# Task to complete
Would you return the full listing exactly, with nothing altered?

Data for processing Block Start

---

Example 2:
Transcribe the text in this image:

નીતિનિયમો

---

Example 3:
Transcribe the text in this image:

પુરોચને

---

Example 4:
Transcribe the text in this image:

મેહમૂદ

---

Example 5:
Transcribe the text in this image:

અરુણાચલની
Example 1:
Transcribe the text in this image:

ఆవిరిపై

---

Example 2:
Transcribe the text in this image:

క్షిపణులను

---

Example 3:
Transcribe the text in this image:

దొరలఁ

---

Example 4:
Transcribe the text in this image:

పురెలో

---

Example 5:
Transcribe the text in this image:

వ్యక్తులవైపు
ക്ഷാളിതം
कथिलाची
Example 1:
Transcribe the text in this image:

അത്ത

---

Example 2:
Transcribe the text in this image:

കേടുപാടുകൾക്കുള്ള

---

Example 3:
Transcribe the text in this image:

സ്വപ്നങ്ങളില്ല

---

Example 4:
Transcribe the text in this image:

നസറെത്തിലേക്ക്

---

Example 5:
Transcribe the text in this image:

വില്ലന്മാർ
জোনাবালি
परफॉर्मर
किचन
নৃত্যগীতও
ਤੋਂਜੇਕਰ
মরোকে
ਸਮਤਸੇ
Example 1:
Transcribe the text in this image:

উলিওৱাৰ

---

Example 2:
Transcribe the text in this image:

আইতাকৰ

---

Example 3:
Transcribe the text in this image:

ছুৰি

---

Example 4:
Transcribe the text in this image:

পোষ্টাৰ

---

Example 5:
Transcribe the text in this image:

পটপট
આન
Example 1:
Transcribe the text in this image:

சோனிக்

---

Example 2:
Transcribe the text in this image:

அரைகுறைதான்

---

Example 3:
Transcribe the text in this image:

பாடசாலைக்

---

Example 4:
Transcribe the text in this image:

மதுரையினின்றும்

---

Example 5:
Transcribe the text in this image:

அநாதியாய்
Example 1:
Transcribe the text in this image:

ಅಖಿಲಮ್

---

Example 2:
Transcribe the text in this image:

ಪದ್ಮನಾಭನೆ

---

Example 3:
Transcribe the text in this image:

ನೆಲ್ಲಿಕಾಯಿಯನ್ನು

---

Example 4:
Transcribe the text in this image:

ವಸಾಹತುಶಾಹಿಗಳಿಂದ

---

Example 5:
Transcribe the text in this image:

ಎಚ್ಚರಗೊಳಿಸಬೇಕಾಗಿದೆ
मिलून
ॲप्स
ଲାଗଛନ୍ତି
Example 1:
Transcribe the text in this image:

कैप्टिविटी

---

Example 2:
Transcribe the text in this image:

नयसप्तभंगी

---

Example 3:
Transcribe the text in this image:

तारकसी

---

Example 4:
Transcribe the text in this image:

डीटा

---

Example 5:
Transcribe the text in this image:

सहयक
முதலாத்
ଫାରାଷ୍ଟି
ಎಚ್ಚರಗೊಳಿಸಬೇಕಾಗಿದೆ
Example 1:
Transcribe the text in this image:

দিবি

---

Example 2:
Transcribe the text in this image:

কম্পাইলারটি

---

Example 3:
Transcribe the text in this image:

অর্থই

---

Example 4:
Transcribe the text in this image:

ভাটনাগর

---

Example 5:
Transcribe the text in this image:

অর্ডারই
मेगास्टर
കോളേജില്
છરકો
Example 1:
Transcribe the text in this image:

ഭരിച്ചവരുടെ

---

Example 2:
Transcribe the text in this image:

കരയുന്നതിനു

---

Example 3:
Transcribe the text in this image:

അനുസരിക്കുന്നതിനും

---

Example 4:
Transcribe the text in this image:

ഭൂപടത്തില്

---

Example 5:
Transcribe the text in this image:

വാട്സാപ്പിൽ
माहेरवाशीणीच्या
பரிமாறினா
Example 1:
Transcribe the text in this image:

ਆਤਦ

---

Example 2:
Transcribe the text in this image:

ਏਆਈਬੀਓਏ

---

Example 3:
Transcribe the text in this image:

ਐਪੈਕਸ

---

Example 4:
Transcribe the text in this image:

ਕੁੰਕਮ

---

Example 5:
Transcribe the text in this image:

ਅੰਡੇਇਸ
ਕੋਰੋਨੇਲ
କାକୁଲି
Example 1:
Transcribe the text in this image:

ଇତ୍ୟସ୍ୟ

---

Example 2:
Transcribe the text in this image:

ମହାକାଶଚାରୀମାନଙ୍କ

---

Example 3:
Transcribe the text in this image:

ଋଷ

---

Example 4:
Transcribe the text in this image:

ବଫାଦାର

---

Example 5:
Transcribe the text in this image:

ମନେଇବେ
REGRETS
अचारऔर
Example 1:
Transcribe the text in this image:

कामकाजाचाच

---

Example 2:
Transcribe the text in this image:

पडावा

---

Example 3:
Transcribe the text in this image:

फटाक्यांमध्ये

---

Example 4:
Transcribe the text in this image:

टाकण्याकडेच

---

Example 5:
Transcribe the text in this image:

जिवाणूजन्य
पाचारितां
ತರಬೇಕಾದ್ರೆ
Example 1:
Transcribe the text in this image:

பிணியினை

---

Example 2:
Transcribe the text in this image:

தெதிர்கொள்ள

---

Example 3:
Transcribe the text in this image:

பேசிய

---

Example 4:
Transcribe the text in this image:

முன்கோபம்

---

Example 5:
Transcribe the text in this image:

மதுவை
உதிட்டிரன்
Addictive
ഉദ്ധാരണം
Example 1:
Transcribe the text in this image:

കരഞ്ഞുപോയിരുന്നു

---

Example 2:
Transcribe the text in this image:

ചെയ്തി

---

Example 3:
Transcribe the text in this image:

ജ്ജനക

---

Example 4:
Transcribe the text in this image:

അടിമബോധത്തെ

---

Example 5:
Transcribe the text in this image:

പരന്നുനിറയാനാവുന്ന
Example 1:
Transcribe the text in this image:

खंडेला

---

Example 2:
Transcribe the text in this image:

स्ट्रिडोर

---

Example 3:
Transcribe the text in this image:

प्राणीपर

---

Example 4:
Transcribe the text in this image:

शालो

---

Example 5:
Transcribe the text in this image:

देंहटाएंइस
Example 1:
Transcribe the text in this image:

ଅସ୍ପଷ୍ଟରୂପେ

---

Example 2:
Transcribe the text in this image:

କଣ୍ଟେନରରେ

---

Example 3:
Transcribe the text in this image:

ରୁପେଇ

Data for processing Block End

# Response to the exercise
---

Example 2:
Transcribe the text in this image:

નીતિનિયમો

---

Example 3:
Transcribe the text in this image:

પુરોચને

---

Example 4:
Transcribe the text in this image:

મેહમૂદ

---

Example 5:
Transcribe the text in this image:

અરુણાચલની
Example 1:
Transcribe the text in this image:

ఆవిరిపై

---

Example 2:
Transcribe the text in this image:

క్షిపణులను

---

Example 3:
Transcribe the text in this image:

దొరలఁ

---

Example 4:
Transcribe the text in this image:

పురెలో

---

Example 5:
Transcribe the text in this image:

వ్యక్తులవైపు
ക്ഷാളിതം
कथिलाची
Example 1:
Transcribe the text in this image:

അത്ത

---

Example 2:
Transcribe the text in this image:

കേടുപാടുകൾക്കുള്ള

---

Example 3:
Transcribe the text in this image:

സ്വപ്നങ്ങളില്ല

---

Example 4:
Transcribe the text in this image:

നസറെത്തിലേക്ക്

---

Example 5:
Transcribe the text in this image:

വില്ലന്മാർ
জোনাবালি
परफॉर्मर
किचन
নৃত্যগীতও
ਤੋਂਜੇਕਰ
মরোকে
ਸਮਤਸੇ
Example 1:
Transcribe the text in this image:

উলিওৱাৰ

---

Example 2:
Transcribe the text in this image:

আইতাকৰ

---

Example 3:
Transcribe the text in this image:

ছুৰি

---

Example 4:
Transcribe the text in this image:

পোষ্টাৰ

---

Example 5:
Transcribe the text in this image:

পটপট
આન
Example 1:
Transcribe the text in this image:

சோனிக்

---

Example 2:
Transcribe the text in this image:

அரைகுறைதான்

---

Example 3:
Transcribe the text in this image:

பாடசாலைக்

---

Example 4:
Transcribe the text in this image:

மதுரையினின்றும்

---

Example 5:
Transcribe the text in this image:

அநாதியாய்
Example 1:
Transcribe the text in this image:

ಅಖಿಲಮ್

---

Example 2:
Transcribe the text in this image:

ಪದ್ಮನಾಭನೆ

---

Example 3:
Transcribe the text in this image:

ನೆಲ್ಲಿಕಾಯಿಯನ್ನು

---

Example 4:
Transcribe the text in this image:

ವಸಾಹತುಶಾಹಿಗಳಿಂದ

---

Example 5:
Transcribe the text in this image:

ಎಚ್ಚರಗೊಳಿಸಬೇಕಾಗಿದೆ
मिलून
ॲप्स
ଲାଗଛନ୍ତି
Example 1:
Transcribe the text in this image:

कैप्टिविटी

---

Example 2:
Transcribe the text in this image:

नयसप्तभंगी

---

Example 3:
Transcribe the text in this image:

तारकसी

---

Example 4:
Transcribe the text in this image:

डीटा

---

Example 5:
Transcribe the text in this image:

सहयक
முதலாத்
ଫାରାଷ୍ଟି
ಎಚ್ಚರಗೊಳಿಸಬೇಕಾಗಿದೆ
Example 1:
Transcribe the text in this image:

দিবি

---

Example 2:
Transcribe the text in this image:

কম্পাইলারটি

---

Example 3:
Transcribe the text in this image:

অর্থই

---

Example 4:
Transcribe the text in this image:

ভাটনাগর

---

Example 5:
Transcribe the text in this image:

অর্ডারই
मेगास्टर
കോളേജില്
છરકો
Example 1:
Transcribe the text in this image:

ഭരിച്ചവരുടെ

---

Example 2:
Transcribe the text in this image:

കരയുന്നതിനു

---

Example 3:
Transcribe the text in this image:

അനുസരിക്കുന്നതിനും

---

Example 4:
Transcribe the text in this image:

ഭൂപടത്തില്

---

Example 5:
Transcribe the text in this image:

വാട്സാപ്പിൽ
माहेरवाशीणीच्या
பரிமாறினா
Example 1:
Transcribe the text in this image:

ਆਤਦ

---

Example 2:
Transcribe the text in this image:

ਏਆਈਬੀਓਏ

---

Example 3:
Transcribe the text in this image:

ਐਪੈਕਸ

---

Example 4:
Transcribe the text in this image:

ਕੁੰਕਮ

---

Example 5:
Transcribe the text in this image:

ਅੰਡੇਇਸ
ਕੋਰੋਨੇਲ
କାକୁଲି
Example 1:
Transcribe the text in this image:

ଇତ୍ୟସ୍ୟ

---

Example 2:
Transcribe the text in this image:

ମହାକାଶଚାରୀମାନଙ୍କ

---

Example 3:
Transcribe the text in this image:

ଋଷ

---

Example 4:
Transcribe the text in this image:

ବଫାଦାର

---

Example 5:
Transcribe the text in this image:

ମନେଇବେ
REGRETS
अचारऔर
Example 1:
Transcribe the text in this image:

कामकाजाचाच

---

Example 2:
Transcribe the text in this image:

पडावा

---

Example 3:
Transcribe the text in this image:

फटाक्यांमध्ये

---

Example 4:
Transcribe the text in this image:

टाकण्याकडेच

---

Example 5:
Transcribe the text in this image:

जिवाणूजन्य
पाचारितां
ತರಬೇಕಾದ್ರೆ
Example 1:
Transcribe the text in this image:

பிணியினை

---

Example 2:
Transcribe the text in this image:

தெதிர்கொள்ள

---

Example 3:
Transcribe the text in this image:

பேசிய

---

Example 4:
Transcribe the text in this image:

முன்கோபம்

---

Example 5:
Transcribe the text in this image:

மதுவை
உதிட்டிரன்
Addictive
ഉദ്ധാരണം
Example 1:
Transcribe the text in this image:

കരഞ്ഞുപോയിരുന്നു

---

Example 2:
Transcribe the text in this image:

ചെയ്തി

---

Example 3:
Transcribe the text in this image:

ജ്ജനക

---

Example 4:
Transcribe the text in this image:

അടിമബോധത്തെ

---

Example 5:
Transcribe the text in this image:

പരന്നുനിറയാനാവുന്ന
Example 1:
Transcribe the text in this image:

खंडेला

---

Example 2:
Transcribe the text in this image:

स्ट्रिडोर

---

Example 3:
Transcribe the text in this image:

प्राणीपर

---

Example 4:
Transcribe the text in this image:

शालो

---

Example 5:
Transcribe the text in this image:

देंहटाएंइस
Example 1:
Transcribe the text in this image:

ଅସ୍ପଷ୍ଟରୂପେ

---

Example 2:
Transcribe the text in this image:

କଣ୍ଟେନରରେ

---

Example 3:
Transcribe the text in this image:

ରୁପେଇ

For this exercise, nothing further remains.